What this task involves | Which lines of the records contain the string "that"? Pull out every one of them, treating uppercase and lowercase letters as different.

(Extracted material begins)

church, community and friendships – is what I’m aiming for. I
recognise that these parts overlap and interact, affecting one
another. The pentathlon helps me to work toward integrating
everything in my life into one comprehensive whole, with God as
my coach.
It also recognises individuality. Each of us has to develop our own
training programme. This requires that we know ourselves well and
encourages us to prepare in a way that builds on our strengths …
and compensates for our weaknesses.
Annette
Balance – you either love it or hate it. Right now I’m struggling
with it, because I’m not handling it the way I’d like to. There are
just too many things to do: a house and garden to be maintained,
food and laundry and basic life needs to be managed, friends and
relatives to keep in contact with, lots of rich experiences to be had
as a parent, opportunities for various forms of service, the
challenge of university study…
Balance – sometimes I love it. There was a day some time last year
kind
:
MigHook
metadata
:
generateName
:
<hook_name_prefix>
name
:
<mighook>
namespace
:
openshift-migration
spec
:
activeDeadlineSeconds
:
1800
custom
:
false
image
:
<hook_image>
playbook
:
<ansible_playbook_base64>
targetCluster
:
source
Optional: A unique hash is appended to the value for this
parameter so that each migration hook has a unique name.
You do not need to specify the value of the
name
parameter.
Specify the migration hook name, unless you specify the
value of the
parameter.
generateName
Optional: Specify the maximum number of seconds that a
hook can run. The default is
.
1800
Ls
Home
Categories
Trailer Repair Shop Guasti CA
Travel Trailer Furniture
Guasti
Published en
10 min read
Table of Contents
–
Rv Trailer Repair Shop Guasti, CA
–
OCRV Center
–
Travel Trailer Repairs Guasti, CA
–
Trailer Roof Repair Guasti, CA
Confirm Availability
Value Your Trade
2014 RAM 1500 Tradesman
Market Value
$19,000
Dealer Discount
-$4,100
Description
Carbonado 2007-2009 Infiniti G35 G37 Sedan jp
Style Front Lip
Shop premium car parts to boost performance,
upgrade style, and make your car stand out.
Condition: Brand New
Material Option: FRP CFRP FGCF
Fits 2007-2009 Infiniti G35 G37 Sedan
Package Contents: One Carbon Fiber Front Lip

(Extracted material ends)

Task response |
recognise that these parts overlap and interact, affecting one
training programme. This requires that we know ourselves well and
encourages us to prepare in a way that builds on our strengths …
parameter so that each migration hook has a unique name.
Optional: Specify the maximum number of seconds that a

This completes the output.